In 1901 The Harmsworth Magazine was relaunched as The London Magazine by Cecil Harmsworth, proprietor of the Daily Mail at the time. The editor was Henry Beckles Willson. Amalgamated Press continued publishing it until 1930, when it was retitled the New London Magazine. The Australian scholar Sue Thomas has referred to it as "an important informer ... of popular literary tastes in the late Victorian and Edwardian periods". Among Joseph Conrad's contributions to The London Magazine was the serialization of his novel "Heart of Darkness" in three parts (from February to April 1899). George Orwell published his essay "A Hanging" in the magazine in August of 1931, considered a classic of modern English literature. Despite the acclaim it enjoyed, the magazine closed in 1933.

==1954–present==
In 1954 a new periodical was given the title the London Magazine under the editorship of John Lehmann, who largely continued the tradition of his previous magazine New Writing. It was endorsed by T. S. Eliot as a non-university-based periodical that would "boldly assume the existence of a public interested in serious literature". Susan Sontag, Eugene Ionesco, Sylvia Plath, Gabriel García Márquez, Hilary Mantel and Annie Ernaux were among the iconic writers who contributed to the magazine during this period. In 1961 the magazine changed hands and came under the editorship of Lehmann's fellow poet and critic Alan Ross. Publication continued until Ross's death in 2001. Under both Lehmann and Ross the magazine was published by Chatto & Windus.
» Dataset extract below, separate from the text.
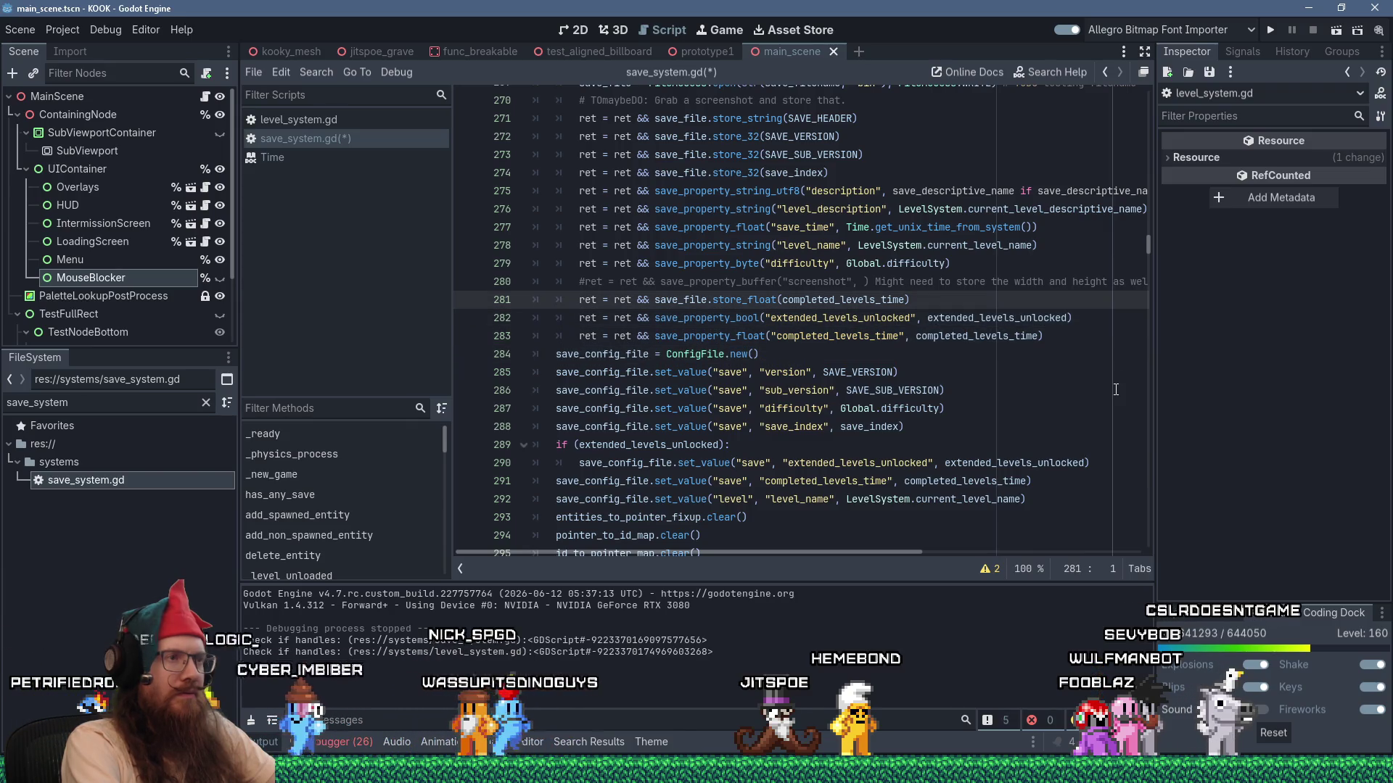
key(shift+Down)
key(shift+Down)
key(shift+Down)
In 2001 it was relaunched by Christopher Arkell, who appointed the poet and literary critic Sebastian Barker as editor. Barker retired in early 2008 and Sara-Mae Tuson took over.

In July 2009 Arkell sold the magazine to Burhan Al-Chalabi, who is now the publisher.

The London Magazine has been relaunched under the current editorship. It is published six times a year. It publishes both emerging and established writers from around the world.